▶ [Available records]:

- - - - -

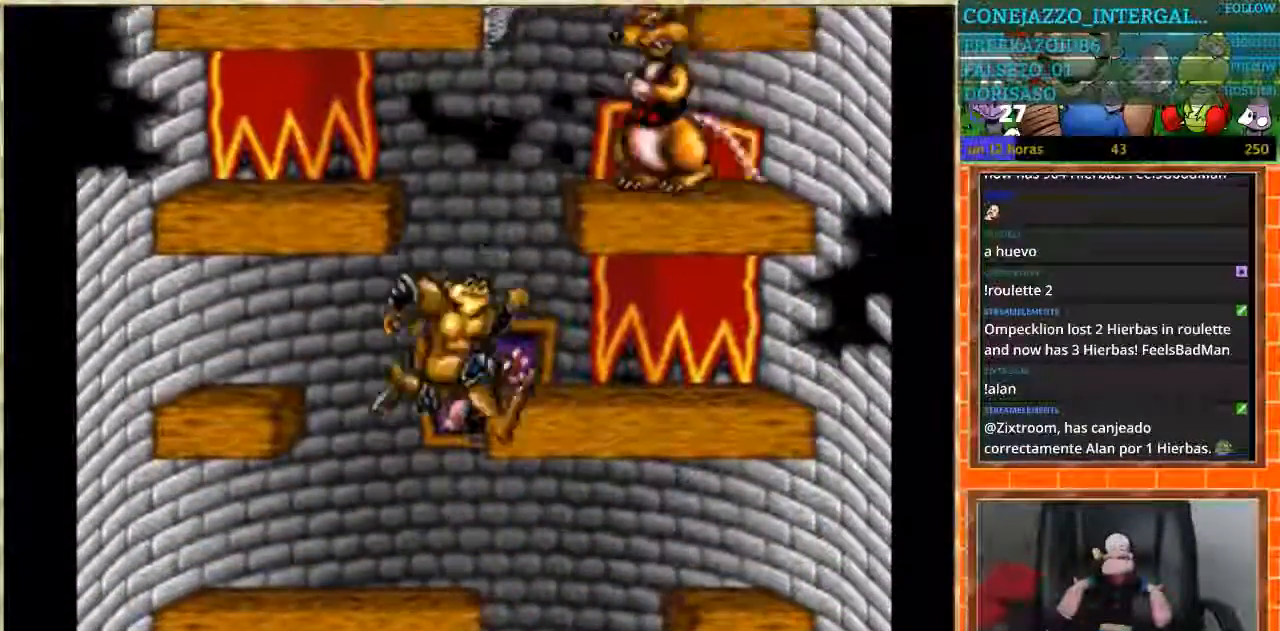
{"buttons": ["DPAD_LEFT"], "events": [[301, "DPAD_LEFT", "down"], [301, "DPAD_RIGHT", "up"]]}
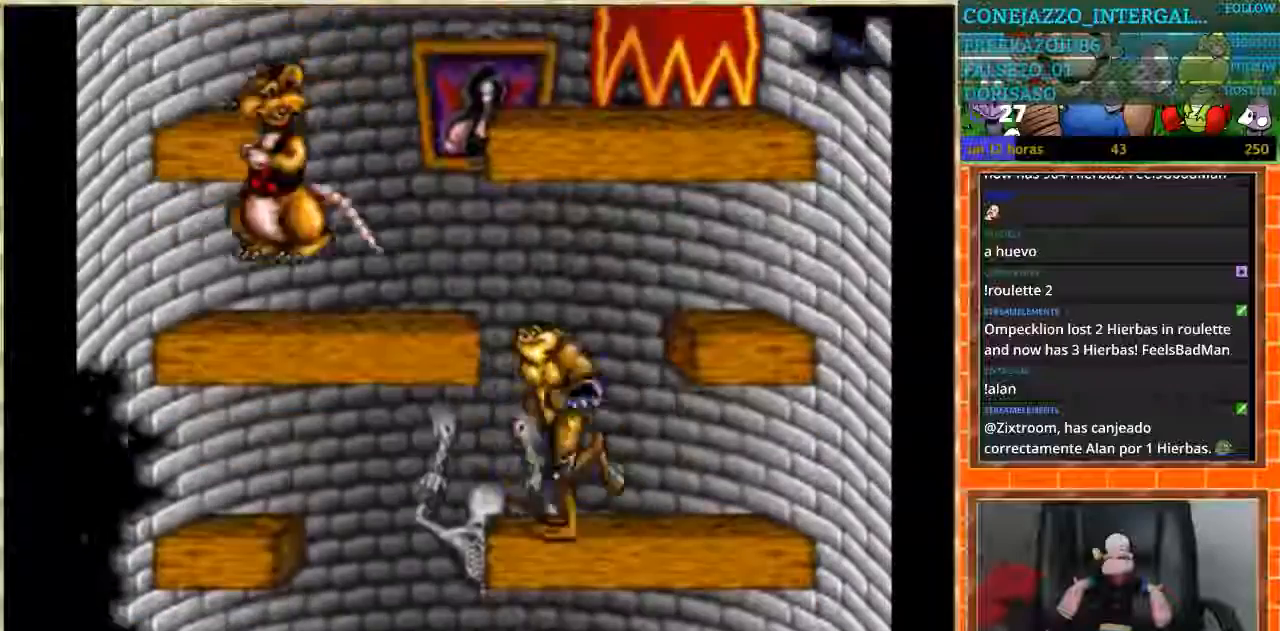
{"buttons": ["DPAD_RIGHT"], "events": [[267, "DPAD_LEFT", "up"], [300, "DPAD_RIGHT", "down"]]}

- - - - -

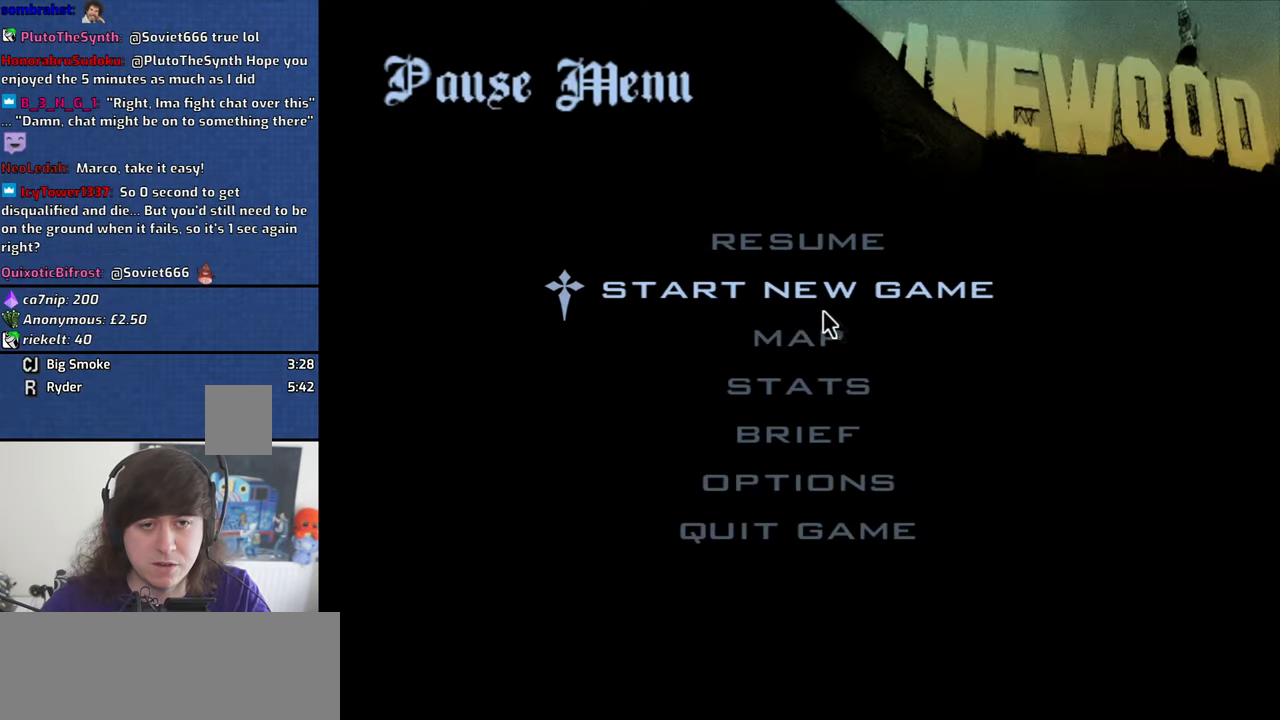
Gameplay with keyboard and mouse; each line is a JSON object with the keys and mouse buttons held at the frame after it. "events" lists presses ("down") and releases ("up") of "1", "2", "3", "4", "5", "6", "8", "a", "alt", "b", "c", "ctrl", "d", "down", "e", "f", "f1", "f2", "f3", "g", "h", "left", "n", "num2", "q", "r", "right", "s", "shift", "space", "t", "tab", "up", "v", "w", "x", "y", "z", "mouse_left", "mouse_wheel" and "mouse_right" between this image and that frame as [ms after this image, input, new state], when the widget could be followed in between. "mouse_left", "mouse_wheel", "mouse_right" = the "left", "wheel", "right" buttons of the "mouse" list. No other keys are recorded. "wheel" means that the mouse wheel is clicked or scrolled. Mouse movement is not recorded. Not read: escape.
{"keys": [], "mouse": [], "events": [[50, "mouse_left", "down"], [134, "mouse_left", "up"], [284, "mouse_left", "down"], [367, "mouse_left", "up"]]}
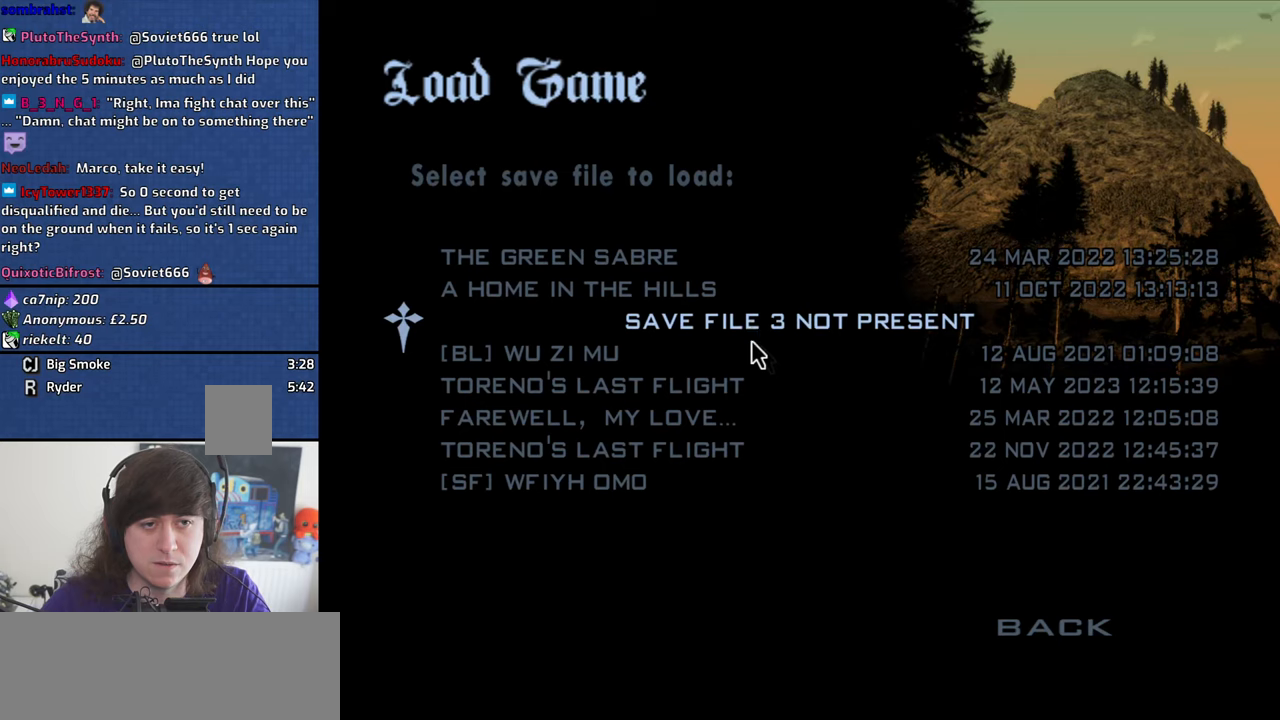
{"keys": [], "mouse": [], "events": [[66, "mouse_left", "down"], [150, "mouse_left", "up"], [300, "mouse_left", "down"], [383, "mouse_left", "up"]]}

- - - - -

▶ [Task item]: Your answer should be one number: how many lines above contain "keys".

▶ [Exercise answer]: 3